Many expect this to be a benefit for the province but there are just as many drawbacks that could happen too.

Just days after Christy Clark was sworn into office as the new Premier of British Columbia, she starts her reign by announcing that British Columbia will have an increase in the minimum wage. For around ten years, the minimum wage has stood still at $8/hour: the lowest rate in Canada. This especially doesn’t fare well in the Canadian province with the highest cost of living. Clark announced that the wage will be increased in 75-cent increments starting May 2011 to an eventual $10.25 come 2012.

The raise has had a lot of mixed reactions. For many, it’s looked upon as a positive thing. As I mentioned earlier, BC has the highest cost of living of any province in Canada. The $8/hour was the highest in Canada at the time it was set (May 2000) and has now dropped to the lowest. Many have called the low minimum wage an embarrassment for the province. The plan from Christy is to start the raise in May 2011 to $8.75/hour, increase to $9.50 in November and finally $10.25 come May 2012. That would place it equal with Ontario as having the highest minimum wage amongst Canadian provinces. The highest minimum wage including territories is Nunavut with $11/hour.

Since her declaration, there have been many opinions from people from all sides. Some say this is finally a good move for BC. Some claimed that this was an NDP idea she stole. Some say this is happening too much too late. Some are also questioning if this is a difficult move, epsecially during an economic recession.

For every action, there are both positive and negative reactions. First the positive. For one thing, it will make life more livable for many BC workers who already deal with the minimum wage. BC, especially in Vancouver, has the highest cost of living based on provincial averages. Greater Vancouver alone has the highest housing prices in Canada. Gas prices are already at $1.30/litre. Vancouver has one of the worst child poverty rates in Canada. Already there’s talk of food prices going up worldwide. An increase to the minimum wage will help make life a bit easier for those trying to make ends meet in their own standard of living. It’s definitely not a solve-all but it does help. Also some argue that it could boost small businesses rather than hurt. With an increase in the minimum wage, it can mean businesses can have more customers. One economist even said that people with money generally spend in small businesses.

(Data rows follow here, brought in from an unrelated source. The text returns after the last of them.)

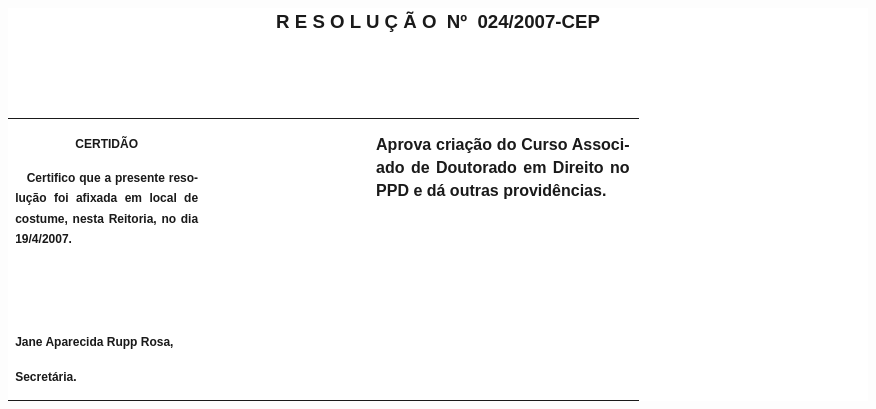 <body lang=PT-BR link=blue vlink=purple style='tab-interval:35.45pt'>

<div class=Section1>

<p class=MsoNormal align=center style='text-align:center'><b style='mso-bidi-font-weight:
normal'><span style='font-size:14.0pt;font-family:Arial'>R E S O L U Ç Ã O<span
style='mso-spacerun:yes'>  </span>Nº<span style='mso-spacerun:yes'>  </span>024/2007-CEP<o:p></o:p></span></b></p>

<p class=BodyText21><span style='font-size:10.0pt;font-family:Arial;mso-bidi-font-family:
"Times New Roman"'><o:p>&nbsp;</o:p></span></p>

<p class=BodyText21><span style='font-size:10.0pt;font-family:Arial;mso-bidi-font-family:
"Times New Roman"'><o:p>&nbsp;</o:p></span></p>

<table class=MsoNormalTable border=0 cellspacing=0 cellpadding=0 width=631
 style='width:473.2pt;border-collapse:collapse;mso-padding-alt:0cm 5.4pt 0cm 5.4pt'>
 <tr style='mso-yfti-irow:0;mso-yfti-firstrow:yes;mso-yfti-lastrow:yes'>
  <td width=196 valign=top style='width:147.15pt;padding:0cm 5.4pt 0cm 5.4pt'>
  <p class=MsoNormal align=center style='text-align:center'><b
  style='mso-bidi-font-weight:normal'><span style='font-size:9.0pt;mso-bidi-font-size:
  10.0pt;font-family:Arial;mso-bidi-font-family:"Times New Roman"'>CERTIDÃO<o:p></o:p></span></b></p>
  <p class=MsoNormal style='text-align:justify'><b style='mso-bidi-font-weight:
  normal'><span style='font-size:9.0pt;mso-bidi-font-size:10.0pt;font-family:
  Arial;mso-bidi-font-family:"Times New Roman"'><span
  style='mso-spacerun:yes'>   </span>Certifico que a presente resolução foi
  afixada em local de costume, nesta Reitoria, no dia 19/4/2007.<o:p></o:p></span></b></p>
  <p class=MsoNormal><b style='mso-bidi-font-weight:normal'><span
  style='font-size:9.0pt;mso-bidi-font-size:10.0pt;font-family:Arial;
  mso-bidi-font-family:"Times New Roman"'><o:p>&nbsp;</o:p></span></b></p>
  <p class=MsoNormal><b style='mso-bidi-font-weight:normal'><span
  style='font-size:9.0pt;mso-bidi-font-size:10.0pt;font-family:Arial;
  mso-bidi-font-family:"Times New Roman"'><o:p>&nbsp;</o:p></span></b></p>
  <p class=MsoNormal><b style='mso-bidi-font-weight:normal'><span
  style='font-size:9.0pt;mso-bidi-font-size:10.0pt;font-family:Arial;
  mso-bidi-font-family:"Times New Roman"'>Jane Aparecida Rupp Rosa,<o:p></o:p></span></b></p>
  <p class=MsoNormal><b style='mso-bidi-font-weight:normal'><span
  style='font-size:9.0pt;mso-bidi-font-size:10.0pt;font-family:Arial;
  mso-bidi-font-family:"Times New Roman"'>Secretária.<o:p></o:p></span></b></p>
  </td>
  <td width=161 valign=top style='width:120.5pt;padding:0cm 5.4pt 0cm 5.4pt'>
  <p class=MsoNormal style='margin-right:-5.4pt'><b style='mso-bidi-font-weight:
  normal'><span style='font-size:11.0pt;mso-bidi-font-size:10.0pt;font-family:
  Arial;mso-bidi-font-family:"Times New Roman"'><o:p>&nbsp;</o:p></span></b></p>
  </td>
  <td width=274 valign=top style='width:205.55pt;padding:0cm 5.4pt 0cm 5.4pt'>
  <p class=MsoNormal style='margin-right:1.7pt;text-align:justify'><b
  style='mso-bidi-font-weight:normal'><span style='font-size:12.0pt;mso-bidi-font-size:
  10.0pt;font-family:Arial;mso-bidi-font-family:"Times New Roman"'>Aprova
  criação do Curso Associado de Doutorado em Direito no PPD e dá outras
  providências.<o:p></o:p></span></b></p>
  </td>
 </tr>
</table>

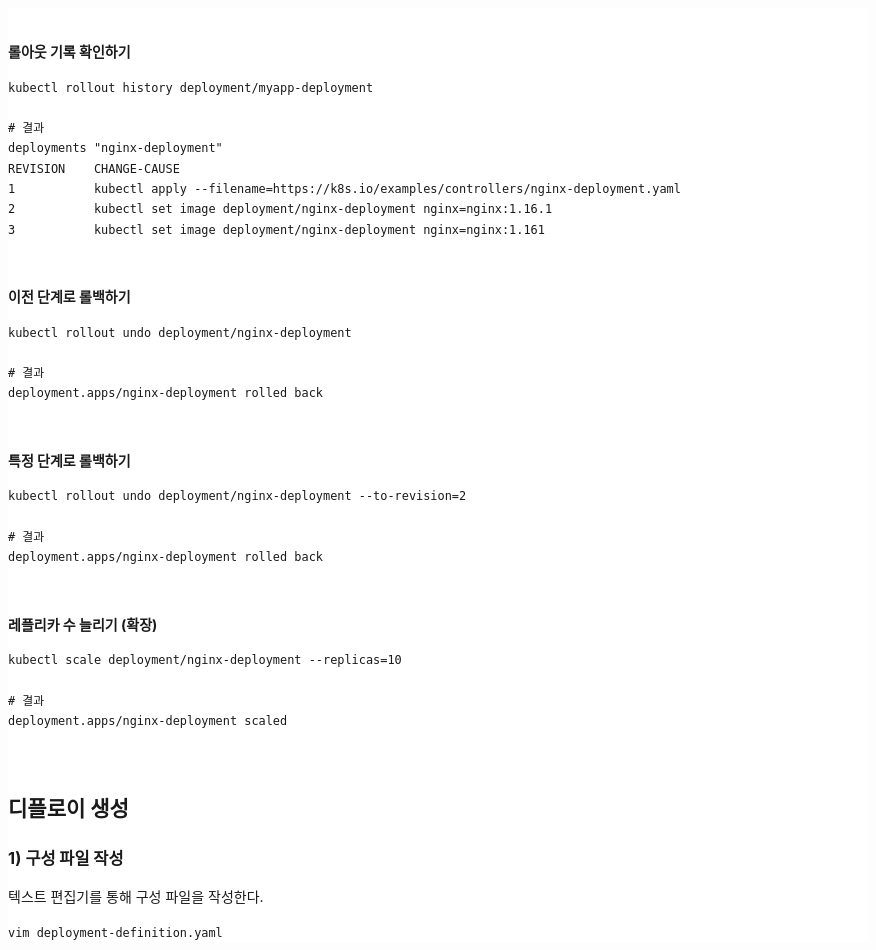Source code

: <br>

**롤아웃 기록 확인하기**

```
kubectl rollout history deployment/myapp-deployment

# 결과
deployments "nginx-deployment"
REVISION    CHANGE-CAUSE
1           kubectl apply --filename=https://k8s.io/examples/controllers/nginx-deployment.yaml
2           kubectl set image deployment/nginx-deployment nginx=nginx:1.16.1
3           kubectl set image deployment/nginx-deployment nginx=nginx:1.161
```

<br>

**이전 단계로 롤백하기**

```
kubectl rollout undo deployment/nginx-deployment

# 결과
deployment.apps/nginx-deployment rolled back
```

<br>

**특정 단계로 롤백하기**

```
kubectl rollout undo deployment/nginx-deployment --to-revision=2

# 결과
deployment.apps/nginx-deployment rolled back
```

<br>

**레플리카 수 늘리기 (확장)**

```
kubectl scale deployment/nginx-deployment --replicas=10

# 결과
deployment.apps/nginx-deployment scaled
```

<br>

## 디플로이 생성

### 1) 구성 파일 작성

텍스트 편집기를 통해 구성 파일을 작성한다.

```
vim deployment-definition.yaml
```

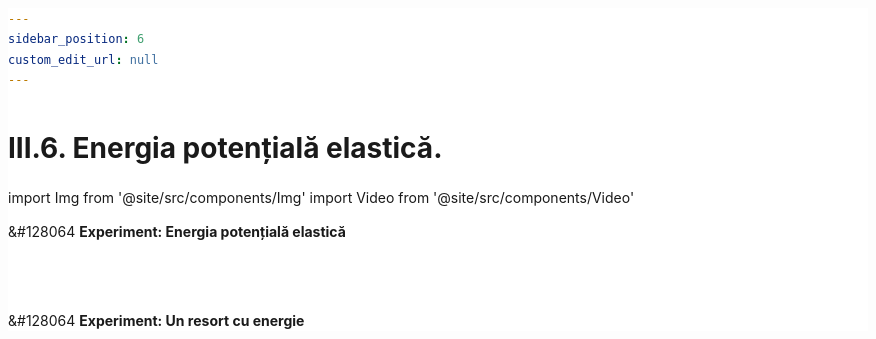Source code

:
 ```yaml
---
sidebar_position: 6
custom_edit_url: null
---
```


# III.6. Energia potențială elastică.




import Img from '@site/src/components/Img'
import Video from '@site/src/components/Video'




<div class="alert alert--success" role="alert">

&#128064 **Experiment: Energia potențială elastică**



<Video src="https://www.youtube.com/embed/zqLNleAs_tY" lazy={false} />




**Materiale necesare:**   
O sticlă de plastic cu puțină apă, elastic.

<br></br>

**Descrierea experimentului:**
- Prinde elasticul de gâtul sticlei.
- Așază sticla pe podea, ținând de capătul elasticului.
- Blochează sticla între tălpile picioarelor.
- Trage de elastic ca să îl întinzi.
- Eliberează sticla.
- Ce observi ?
  > Sticla urcă la o anumită înălțime.


<br></br>

**Concluzia experimentului:**   
Forța elastică apărută în elasticul alungit efectuează un lucru mecanic asupra sticlei, deplasând-o. Deci elasticul întins posedă energie, numită energie potențială elastică.






</div>


<br></br>


<div class="alert alert--success" role="alert">

&#128064 **Experiment: Un resort cu  energie**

One downside is that this could mean an increase in the prices of goods and services. I know that from when I worked in a restaurant in Manitoba, they had to raise the food prices because of the minimum wage increase. Also with the raise in the minimum wage comes the risk of some smaller businesses cutting some jobs to pay the wages. Already a lot of businesses, especially restaurants, have already been hit hard by the HST and with the tough new anti-drinking and driving laws. Even though I mentioned one economist saying that those with money tend to spend in small businesses, that’s not a complete guarantee they’ll prosper significantly. There’s even a possibility that the already-difficult cost of living in British Columbia could increase along with it. Another of Clark’s claims is that the cost of living would not increase dramatically. With the increase in the minimum wage, it’s a 50/50 risk that it may or may not.

As stated, the first raise of the minimum wage begins in May 2011. The changes, whether positive or negative, will forecast whether BC is moving in a positive or negative economic direction. The minimum wage changes will also show if businesses are meeting supply and demand to keep their employees with the wage increases. This is a smart move for Christy Clark–her first move as premier of BC—but only time will tell if this is a smartly timed move for her.